Exercise aim :: Search the records for lines that contain the word "circle". Copy them all.

Recorded data ::
════════════════════

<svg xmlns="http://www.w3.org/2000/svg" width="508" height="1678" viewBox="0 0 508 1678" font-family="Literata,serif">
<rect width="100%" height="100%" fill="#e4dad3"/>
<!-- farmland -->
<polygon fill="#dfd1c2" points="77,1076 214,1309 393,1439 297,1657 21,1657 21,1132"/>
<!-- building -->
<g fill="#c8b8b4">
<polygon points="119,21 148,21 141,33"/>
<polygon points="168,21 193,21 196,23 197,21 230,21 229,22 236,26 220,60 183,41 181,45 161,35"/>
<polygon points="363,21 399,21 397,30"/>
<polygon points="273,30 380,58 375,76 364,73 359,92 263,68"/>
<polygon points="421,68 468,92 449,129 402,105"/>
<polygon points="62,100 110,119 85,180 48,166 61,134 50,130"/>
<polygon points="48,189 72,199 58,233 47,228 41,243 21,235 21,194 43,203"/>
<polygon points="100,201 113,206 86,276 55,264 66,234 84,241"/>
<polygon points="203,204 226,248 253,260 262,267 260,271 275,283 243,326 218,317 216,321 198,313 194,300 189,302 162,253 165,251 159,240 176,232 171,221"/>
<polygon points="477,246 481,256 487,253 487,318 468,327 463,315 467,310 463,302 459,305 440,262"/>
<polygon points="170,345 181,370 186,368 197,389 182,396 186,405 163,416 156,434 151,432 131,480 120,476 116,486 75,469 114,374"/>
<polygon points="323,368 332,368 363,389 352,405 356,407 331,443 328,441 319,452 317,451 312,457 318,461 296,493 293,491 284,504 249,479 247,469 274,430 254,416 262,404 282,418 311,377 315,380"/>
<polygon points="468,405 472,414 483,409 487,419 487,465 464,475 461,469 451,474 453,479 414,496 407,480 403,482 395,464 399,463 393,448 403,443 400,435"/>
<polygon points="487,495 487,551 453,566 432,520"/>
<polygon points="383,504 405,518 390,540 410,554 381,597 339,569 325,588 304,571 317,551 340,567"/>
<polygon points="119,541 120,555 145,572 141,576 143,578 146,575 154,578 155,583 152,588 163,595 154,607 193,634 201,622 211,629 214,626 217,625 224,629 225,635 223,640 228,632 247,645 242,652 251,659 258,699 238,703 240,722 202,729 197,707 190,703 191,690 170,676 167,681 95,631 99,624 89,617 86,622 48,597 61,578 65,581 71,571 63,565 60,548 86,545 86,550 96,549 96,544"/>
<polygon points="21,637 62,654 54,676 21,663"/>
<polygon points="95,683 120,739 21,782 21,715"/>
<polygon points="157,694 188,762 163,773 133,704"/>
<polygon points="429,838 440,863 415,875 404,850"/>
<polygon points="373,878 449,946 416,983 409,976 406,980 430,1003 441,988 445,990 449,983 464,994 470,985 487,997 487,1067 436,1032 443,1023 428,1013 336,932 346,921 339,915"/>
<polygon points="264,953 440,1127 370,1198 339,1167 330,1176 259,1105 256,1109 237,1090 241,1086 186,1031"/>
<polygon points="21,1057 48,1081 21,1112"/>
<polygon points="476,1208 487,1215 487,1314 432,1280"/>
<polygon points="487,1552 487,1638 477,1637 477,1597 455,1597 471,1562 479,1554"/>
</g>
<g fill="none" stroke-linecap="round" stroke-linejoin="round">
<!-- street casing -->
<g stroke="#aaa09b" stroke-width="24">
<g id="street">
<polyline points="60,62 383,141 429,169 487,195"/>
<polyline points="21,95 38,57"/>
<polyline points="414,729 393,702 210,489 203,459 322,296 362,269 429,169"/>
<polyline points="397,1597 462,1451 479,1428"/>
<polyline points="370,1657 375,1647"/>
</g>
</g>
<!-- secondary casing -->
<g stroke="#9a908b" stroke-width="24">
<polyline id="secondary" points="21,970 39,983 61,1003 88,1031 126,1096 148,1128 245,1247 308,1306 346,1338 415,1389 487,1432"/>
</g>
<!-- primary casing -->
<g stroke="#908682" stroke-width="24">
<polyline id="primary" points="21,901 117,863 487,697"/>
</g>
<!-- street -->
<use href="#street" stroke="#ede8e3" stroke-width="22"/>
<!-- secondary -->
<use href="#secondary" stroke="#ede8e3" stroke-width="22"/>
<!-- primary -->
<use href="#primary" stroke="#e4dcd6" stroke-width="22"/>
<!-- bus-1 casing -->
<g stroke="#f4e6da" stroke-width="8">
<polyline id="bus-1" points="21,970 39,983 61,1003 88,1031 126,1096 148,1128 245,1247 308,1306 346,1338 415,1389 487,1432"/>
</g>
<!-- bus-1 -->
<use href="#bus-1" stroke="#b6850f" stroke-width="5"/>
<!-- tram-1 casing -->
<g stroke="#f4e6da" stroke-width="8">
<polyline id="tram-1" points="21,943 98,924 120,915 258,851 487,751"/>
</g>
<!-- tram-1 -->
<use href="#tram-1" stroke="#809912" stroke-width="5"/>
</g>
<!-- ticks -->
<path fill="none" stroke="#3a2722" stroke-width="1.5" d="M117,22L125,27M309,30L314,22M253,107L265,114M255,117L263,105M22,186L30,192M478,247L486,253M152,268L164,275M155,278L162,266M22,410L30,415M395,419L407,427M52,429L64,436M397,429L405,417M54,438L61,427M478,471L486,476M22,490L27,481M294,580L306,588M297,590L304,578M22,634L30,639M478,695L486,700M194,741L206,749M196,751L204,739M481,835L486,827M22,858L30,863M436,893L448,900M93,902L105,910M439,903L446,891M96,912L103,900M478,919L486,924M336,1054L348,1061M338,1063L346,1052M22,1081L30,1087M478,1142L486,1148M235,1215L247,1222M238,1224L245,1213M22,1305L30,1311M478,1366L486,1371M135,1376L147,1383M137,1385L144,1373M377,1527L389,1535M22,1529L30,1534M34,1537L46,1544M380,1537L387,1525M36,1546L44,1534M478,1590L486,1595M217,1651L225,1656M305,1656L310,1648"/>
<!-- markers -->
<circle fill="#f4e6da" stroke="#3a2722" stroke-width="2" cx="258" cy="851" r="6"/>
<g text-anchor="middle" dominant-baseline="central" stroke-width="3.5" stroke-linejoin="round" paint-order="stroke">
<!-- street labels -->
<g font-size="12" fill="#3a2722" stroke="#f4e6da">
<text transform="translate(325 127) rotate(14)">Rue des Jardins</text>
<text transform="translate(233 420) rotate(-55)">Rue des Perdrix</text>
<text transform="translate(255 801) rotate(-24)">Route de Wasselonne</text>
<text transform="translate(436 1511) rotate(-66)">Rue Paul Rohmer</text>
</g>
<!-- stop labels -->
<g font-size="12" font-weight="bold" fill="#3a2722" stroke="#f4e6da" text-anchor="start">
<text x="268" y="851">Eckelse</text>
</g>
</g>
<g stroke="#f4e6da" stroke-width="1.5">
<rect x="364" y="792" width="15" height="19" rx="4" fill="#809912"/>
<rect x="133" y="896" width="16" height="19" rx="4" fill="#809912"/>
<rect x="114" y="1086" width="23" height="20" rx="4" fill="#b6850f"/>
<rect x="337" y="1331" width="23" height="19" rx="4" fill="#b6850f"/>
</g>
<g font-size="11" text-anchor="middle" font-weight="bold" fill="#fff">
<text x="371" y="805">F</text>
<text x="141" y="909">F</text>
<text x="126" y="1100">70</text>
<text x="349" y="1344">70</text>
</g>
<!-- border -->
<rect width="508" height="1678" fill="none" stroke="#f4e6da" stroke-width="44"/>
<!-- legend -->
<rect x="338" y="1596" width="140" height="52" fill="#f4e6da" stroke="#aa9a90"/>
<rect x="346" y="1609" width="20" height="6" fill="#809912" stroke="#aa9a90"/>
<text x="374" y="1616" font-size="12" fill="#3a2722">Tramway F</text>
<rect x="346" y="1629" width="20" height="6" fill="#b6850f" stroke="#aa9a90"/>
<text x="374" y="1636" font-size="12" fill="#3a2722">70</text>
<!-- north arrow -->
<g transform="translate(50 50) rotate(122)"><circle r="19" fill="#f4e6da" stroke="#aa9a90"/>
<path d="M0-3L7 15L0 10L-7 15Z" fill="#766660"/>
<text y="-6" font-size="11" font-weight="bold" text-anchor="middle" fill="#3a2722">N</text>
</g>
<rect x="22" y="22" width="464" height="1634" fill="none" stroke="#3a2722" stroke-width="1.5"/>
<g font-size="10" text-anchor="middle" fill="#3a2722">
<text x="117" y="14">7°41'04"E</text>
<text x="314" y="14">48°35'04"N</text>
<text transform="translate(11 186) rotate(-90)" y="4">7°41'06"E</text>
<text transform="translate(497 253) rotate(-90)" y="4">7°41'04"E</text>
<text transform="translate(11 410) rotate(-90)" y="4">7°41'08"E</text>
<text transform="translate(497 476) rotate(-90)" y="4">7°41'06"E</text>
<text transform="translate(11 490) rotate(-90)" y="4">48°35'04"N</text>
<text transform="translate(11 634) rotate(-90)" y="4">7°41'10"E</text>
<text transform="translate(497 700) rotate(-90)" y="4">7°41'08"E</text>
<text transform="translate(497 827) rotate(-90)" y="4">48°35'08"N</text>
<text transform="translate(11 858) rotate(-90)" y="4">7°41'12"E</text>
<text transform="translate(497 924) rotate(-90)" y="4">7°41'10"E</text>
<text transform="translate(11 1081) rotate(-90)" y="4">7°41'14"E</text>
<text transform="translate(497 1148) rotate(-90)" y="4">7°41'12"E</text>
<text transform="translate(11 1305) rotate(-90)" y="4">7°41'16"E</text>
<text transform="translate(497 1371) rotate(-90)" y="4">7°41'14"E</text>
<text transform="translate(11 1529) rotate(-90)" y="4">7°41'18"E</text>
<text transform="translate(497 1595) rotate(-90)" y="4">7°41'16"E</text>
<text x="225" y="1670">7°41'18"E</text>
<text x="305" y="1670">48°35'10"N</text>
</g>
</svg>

════════════════════

Answer to this task ::
<circle fill="#f4e6da" stroke="#3a2722" stroke-width="2" cx="258" cy="851" r="6"/>
<g transform="translate(50 50) rotate(122)"><circle r="19" fill="#f4e6da" stroke="#aa9a90"/>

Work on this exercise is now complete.